Materials and tools:
- sewing machine
- 1/4" staples
- staple gun
- small carpentry nails
- small hammer
- crescent pliers
What you do:
- Strip old fabric off of chair and wipe off all dust and cobwebs from chairs.
2. Pull out remaining nails around chair back.
3. Determine fabric placement on panels, add three extra inches and cut out fabric pieces for chair fronts and backs.
4. Using very short staples (1/4") begin securing fabric at center of each side, pulling out towards corners. Check out the stapling technique right here.
5. Fold corners nice and clean and secure with staples.
Now for the professional's secret for attaching the panels. Use this technique only on woven fabrics, not good for silk or delicate fabrics.
5. Push a small carpentry nail into the fabric and padding. Tack it through the panel into the chair frame, but not all the way down.
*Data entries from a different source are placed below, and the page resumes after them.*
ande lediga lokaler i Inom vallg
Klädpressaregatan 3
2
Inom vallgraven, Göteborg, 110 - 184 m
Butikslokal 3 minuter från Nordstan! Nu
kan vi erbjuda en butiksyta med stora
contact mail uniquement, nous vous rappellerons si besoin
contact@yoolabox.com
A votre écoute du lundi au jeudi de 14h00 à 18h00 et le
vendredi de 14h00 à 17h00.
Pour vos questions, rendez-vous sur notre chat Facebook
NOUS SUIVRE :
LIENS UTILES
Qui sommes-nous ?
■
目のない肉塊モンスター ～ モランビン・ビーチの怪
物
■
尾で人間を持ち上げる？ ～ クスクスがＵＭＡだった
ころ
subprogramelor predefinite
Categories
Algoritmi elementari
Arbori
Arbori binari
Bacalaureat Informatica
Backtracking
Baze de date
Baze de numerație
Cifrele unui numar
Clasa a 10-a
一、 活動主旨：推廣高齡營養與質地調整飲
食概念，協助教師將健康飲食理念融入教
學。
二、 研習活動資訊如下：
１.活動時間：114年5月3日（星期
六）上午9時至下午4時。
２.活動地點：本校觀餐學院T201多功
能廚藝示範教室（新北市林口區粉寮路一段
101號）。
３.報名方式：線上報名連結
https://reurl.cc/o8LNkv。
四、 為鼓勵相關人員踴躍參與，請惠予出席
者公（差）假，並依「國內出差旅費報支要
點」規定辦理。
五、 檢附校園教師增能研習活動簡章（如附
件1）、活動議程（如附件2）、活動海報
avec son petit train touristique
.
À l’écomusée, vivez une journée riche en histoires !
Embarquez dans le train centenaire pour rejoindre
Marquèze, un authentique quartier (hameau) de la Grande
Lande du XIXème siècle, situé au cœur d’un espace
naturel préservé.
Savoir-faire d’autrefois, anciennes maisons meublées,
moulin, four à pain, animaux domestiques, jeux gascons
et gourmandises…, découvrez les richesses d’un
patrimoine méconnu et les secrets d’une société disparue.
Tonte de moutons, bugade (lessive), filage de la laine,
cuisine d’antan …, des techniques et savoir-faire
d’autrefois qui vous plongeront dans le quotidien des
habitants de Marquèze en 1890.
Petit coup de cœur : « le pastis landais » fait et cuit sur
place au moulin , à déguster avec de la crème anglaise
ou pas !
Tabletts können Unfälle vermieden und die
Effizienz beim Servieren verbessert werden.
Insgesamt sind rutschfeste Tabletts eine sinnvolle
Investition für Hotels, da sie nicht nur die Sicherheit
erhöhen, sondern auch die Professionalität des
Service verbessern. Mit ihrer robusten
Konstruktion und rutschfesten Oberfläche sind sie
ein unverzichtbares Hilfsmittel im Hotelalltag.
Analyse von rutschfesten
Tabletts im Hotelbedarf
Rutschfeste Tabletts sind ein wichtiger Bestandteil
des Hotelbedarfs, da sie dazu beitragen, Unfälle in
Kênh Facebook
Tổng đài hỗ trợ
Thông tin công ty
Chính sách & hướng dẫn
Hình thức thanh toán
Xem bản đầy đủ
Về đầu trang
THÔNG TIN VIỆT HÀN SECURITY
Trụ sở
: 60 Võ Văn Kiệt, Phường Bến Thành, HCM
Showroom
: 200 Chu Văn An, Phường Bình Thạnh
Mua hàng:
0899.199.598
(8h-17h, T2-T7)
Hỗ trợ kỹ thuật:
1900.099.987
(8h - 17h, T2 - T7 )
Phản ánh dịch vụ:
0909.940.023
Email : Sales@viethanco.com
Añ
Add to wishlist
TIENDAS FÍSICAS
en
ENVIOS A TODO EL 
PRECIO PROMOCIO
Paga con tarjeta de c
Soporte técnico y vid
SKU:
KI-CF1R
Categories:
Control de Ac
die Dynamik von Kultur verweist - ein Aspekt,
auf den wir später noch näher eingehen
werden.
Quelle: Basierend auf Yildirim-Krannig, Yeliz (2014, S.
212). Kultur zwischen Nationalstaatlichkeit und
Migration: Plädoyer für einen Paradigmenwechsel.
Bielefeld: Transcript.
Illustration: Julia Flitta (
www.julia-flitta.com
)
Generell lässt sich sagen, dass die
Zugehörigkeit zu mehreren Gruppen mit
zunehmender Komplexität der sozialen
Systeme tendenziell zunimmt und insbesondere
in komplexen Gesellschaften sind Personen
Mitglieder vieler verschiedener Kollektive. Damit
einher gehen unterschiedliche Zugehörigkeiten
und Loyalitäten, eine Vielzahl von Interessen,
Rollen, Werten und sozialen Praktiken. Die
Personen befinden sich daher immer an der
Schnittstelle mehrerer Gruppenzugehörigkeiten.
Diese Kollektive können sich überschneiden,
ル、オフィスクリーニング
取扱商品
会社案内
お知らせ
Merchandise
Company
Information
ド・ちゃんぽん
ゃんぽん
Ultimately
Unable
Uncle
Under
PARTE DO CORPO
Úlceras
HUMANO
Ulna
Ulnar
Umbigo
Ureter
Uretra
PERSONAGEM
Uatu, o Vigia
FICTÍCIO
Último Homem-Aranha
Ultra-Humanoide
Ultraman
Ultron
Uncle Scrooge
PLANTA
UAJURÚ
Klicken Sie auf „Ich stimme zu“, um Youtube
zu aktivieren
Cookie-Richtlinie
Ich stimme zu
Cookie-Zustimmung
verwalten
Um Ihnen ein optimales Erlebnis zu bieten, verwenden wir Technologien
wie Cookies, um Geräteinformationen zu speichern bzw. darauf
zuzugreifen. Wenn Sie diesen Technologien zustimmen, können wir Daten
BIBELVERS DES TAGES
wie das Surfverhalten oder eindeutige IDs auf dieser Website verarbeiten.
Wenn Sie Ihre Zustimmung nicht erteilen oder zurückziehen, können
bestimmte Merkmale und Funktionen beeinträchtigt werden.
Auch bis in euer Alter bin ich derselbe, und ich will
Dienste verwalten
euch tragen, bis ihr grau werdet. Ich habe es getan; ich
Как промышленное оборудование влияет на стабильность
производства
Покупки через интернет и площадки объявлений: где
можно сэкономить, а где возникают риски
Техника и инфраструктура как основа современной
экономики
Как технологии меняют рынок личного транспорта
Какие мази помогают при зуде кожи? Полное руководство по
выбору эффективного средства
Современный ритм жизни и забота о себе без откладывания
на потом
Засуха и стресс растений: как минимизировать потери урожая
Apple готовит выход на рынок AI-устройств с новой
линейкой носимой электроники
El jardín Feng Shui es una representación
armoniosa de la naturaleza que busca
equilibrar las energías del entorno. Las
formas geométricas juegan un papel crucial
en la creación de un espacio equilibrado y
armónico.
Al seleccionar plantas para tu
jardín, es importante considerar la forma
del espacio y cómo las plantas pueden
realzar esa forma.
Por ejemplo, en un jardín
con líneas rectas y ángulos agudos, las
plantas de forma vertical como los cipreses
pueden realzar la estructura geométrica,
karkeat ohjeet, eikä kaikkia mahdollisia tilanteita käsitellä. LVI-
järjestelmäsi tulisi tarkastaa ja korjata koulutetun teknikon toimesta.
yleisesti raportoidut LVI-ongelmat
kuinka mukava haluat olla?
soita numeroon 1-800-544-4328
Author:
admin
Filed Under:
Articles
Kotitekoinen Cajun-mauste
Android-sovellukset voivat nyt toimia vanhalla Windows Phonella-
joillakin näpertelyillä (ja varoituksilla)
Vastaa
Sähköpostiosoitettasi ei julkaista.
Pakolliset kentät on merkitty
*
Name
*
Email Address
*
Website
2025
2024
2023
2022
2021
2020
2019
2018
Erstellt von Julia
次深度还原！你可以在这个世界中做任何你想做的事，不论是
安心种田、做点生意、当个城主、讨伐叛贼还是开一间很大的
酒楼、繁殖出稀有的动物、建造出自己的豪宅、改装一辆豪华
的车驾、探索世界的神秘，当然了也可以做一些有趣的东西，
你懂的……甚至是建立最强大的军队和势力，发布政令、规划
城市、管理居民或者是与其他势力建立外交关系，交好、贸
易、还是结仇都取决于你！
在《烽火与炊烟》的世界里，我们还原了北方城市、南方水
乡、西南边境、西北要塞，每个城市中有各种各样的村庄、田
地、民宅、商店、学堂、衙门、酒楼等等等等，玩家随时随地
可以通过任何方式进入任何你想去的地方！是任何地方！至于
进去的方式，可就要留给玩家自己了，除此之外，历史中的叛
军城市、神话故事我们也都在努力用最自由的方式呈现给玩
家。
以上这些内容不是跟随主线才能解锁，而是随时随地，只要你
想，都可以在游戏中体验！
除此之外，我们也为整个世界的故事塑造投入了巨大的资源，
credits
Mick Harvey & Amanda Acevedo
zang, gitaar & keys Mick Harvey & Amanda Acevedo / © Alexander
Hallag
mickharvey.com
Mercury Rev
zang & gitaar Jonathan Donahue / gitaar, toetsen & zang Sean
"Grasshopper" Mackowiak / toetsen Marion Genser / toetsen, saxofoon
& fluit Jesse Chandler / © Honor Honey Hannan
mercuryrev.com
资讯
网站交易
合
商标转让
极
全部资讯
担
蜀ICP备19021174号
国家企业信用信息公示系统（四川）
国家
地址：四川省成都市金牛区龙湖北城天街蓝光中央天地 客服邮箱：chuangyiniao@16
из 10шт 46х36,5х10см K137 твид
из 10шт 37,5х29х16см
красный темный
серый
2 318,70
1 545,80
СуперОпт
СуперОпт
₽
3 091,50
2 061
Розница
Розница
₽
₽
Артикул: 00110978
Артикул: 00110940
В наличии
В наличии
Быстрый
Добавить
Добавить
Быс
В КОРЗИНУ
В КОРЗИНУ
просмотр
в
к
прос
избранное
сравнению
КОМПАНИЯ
Leave enough sticking up so that you can get grip on the nail with the pliers.
6. Clip off the nail head and gently tap the nail a little farther down into the padding. The nail should be tapped down enough to hold the panel onto the frame but not so much that the panel could just be pulled off. It needs to anchor the fabric covered panel, but not be felt when you lean back.
7. Repeat this process with three nails at the top and bottom and two or three on each side.
8. Attach fronts and backs to each chair.
9. Trace wooden chair seat onto a piece of paper or scrap fabric for a pattern. Add 1/2" all around for seam allowance.
10. With tape measure, measure all around chair seat and cut a 3" strip for "boxing" of chair seat that matches the chair seat pattern.
11. Match boxing onto chair seat fabric, pin and stitch all around, folding the ends at the back side so that the boxing comes together as a folded edge at the center back.
12. Pull sewn seat fabric over foam covered seat, insert a little extra stuffing into corners to fill out corners.
13. Re-attach newly recovered seats into the chair frames.
What were once discarded, hopeless, ripped vinyl restaurant chairs have been given new life with a few DIY reupholstery techniques.